In Spain, women seeking intercession from Saint Nicholas (270-343) traditionally walk from their homes to the nearest church dedicated to him to pray on three consecutive Mondays. If that distance is too great or their health too frail, any church with a statue of him can be substituted. In Italy, young women yearning to find appropriate mates leave three coins for Saint Nicholas in the donation box.
Their devotion stems back to an early generous action by the young man who would become a bishop and saint. Nicholas was born into an affluent family in Turkey in the second half of the second century, but his parents died of the plague. Their death left him alone, but wealthy.
As the story goes, a man living nearby had three daughters of marriageable age (an age now categorized as well underage) for whom he had not been able to find suitable suitors willing to pay the dowries he desired. Upon hearing the man planned to obtain funds by launching his daughters into careers of prostitution, Nicholas anonymously left a cloth bundle of gold on three consecutive nights at the man’s house – sparing the young women (children, if you prefer) from subjection to their father’s plans for their future.
He is valued as the patron saint of many causes, children being the major one. Possibly his role as protector of children stems from the above story and also a gruesome tale of a child he saved from a crazed butcher. It’s not hard to imagine how the bearded image and his sly deposit of sacks bearing gifts evolved into American traditions relating to, as we affectionately call him, Santa Claus.
Saint Nicholas is the patron saint of brewers, perhaps because he took grain from the rich to give to the poor. Maybe grain needed to make beer? Sailors prayed to entrust him to guide their ships through storms, after Nicholas was said to have brought a sailor back to life after the man fell from the mast of his ship in rough seas.
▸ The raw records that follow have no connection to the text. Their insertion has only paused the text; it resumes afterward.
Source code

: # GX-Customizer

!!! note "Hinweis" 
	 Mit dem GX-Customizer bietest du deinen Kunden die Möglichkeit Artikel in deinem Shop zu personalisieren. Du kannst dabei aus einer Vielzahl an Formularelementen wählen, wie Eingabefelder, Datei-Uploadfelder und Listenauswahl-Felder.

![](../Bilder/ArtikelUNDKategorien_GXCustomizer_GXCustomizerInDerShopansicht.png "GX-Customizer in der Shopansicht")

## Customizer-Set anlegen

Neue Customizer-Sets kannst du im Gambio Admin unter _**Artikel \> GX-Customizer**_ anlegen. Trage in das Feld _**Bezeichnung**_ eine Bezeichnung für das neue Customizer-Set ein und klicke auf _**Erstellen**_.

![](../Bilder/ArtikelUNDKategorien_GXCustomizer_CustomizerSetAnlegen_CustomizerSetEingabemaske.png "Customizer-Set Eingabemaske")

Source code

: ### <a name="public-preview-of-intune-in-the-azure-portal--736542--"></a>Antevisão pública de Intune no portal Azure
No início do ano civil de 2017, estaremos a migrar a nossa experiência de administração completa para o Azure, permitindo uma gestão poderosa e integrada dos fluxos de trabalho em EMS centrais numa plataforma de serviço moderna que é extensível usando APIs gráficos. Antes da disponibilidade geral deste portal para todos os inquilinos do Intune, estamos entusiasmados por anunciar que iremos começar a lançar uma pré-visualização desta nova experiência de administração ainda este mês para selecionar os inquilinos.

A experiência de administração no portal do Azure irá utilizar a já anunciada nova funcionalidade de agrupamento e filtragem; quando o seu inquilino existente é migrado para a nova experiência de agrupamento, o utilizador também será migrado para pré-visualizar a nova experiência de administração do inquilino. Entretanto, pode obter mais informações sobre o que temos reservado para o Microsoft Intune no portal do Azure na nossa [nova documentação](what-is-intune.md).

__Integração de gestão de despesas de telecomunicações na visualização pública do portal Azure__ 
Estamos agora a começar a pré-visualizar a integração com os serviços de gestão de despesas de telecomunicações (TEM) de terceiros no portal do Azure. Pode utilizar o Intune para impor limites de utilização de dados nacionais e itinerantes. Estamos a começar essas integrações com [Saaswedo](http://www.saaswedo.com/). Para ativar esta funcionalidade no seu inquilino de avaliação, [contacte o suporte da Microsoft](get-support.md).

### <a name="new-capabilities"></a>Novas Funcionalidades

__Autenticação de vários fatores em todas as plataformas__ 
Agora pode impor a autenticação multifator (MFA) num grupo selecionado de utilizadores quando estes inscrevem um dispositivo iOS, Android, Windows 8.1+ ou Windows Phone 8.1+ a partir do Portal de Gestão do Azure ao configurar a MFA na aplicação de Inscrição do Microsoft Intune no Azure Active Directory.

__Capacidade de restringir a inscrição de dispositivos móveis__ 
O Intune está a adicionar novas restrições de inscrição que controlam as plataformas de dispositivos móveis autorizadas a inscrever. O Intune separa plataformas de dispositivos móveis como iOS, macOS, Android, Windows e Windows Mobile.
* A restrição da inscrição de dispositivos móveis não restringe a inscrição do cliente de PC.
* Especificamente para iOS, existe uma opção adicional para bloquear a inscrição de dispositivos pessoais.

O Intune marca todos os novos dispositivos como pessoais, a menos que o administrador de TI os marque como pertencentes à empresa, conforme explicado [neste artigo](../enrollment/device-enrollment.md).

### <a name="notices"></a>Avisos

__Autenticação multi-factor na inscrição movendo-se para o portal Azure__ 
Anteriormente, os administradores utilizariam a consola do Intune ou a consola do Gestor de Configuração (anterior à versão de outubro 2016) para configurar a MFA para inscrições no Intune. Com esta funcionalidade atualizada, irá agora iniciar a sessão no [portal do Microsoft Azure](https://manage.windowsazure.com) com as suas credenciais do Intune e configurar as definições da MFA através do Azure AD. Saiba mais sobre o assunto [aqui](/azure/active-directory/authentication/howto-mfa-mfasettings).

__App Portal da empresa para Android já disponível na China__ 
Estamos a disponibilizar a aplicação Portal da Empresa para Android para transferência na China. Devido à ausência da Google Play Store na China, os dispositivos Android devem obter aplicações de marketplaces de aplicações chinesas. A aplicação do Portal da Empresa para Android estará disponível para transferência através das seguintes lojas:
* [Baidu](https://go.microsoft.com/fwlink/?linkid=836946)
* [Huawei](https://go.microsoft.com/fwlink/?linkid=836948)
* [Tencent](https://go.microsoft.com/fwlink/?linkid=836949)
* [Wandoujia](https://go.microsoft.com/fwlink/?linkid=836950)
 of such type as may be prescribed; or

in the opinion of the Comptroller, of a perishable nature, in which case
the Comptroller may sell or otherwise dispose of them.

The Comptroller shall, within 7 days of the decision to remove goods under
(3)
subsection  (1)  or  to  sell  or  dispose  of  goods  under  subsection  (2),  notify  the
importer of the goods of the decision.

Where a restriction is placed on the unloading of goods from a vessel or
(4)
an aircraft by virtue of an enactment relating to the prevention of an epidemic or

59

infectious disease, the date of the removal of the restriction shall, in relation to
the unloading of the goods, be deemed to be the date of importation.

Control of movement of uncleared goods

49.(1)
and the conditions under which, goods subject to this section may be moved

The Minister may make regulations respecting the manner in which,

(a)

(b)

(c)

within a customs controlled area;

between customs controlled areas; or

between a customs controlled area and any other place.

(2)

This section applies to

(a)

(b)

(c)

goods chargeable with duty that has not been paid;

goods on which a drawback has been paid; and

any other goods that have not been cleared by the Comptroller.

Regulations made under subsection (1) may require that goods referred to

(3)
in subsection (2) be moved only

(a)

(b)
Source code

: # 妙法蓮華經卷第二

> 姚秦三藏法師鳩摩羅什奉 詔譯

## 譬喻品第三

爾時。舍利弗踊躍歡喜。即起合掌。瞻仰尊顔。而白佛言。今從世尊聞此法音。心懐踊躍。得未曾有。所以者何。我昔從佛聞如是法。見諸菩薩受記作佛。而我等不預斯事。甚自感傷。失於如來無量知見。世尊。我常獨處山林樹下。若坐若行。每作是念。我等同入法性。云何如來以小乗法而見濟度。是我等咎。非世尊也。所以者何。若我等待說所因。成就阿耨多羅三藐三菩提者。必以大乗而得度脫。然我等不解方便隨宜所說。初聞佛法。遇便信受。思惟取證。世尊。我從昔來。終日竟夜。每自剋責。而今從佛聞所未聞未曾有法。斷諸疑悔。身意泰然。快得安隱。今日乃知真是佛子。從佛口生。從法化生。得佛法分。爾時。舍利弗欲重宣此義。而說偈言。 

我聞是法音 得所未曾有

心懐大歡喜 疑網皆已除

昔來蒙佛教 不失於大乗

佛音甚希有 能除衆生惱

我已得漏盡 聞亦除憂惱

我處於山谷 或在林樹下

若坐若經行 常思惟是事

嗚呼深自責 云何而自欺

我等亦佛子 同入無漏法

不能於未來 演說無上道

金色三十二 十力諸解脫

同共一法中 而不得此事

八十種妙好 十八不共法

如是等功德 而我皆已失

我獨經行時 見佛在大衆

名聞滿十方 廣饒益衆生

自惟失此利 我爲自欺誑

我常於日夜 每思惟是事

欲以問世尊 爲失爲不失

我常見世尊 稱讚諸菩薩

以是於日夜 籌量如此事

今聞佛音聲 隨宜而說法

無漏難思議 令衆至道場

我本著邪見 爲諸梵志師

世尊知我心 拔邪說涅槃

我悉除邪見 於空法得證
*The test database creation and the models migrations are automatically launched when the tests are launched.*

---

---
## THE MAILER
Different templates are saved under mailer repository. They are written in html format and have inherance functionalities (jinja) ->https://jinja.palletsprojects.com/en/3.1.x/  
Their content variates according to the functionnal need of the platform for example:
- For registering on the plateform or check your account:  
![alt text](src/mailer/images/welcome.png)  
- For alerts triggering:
The purported powers of Saint Nicholas’ remains are so potent, daring military maneuvers have been made to obtain them. After the Turks took over Myra, sailors from Bari, Italy, staged a raid to seize his relics in 1087. Venetians later did the same to capture the few shards they had left behind. In Bari, the bones are said to exude myrrh, which smells like rosewater and has miraculous capabilities. The precious myrrh is collected in a flask annually on his day, December 8, and small vials are available for purchase.
Residents of Valencia are fortunate to have a major church dedicated to Saint Nicholas, and tourists are not allowed to interrupt the Monday visitations by the faithful praying for his assistance. The church was founded in the 13th century, but the interior was heavily baroqued up at the end of the 15th.
The church also houses an important statue of Saint Jude Thaddeus, the patron saint of lost causes, who attracts crowds seeking his intercession as well. Many of the Monday women are known to pause to pray to both, as some of their problems involve men who might be regarded as lost causes.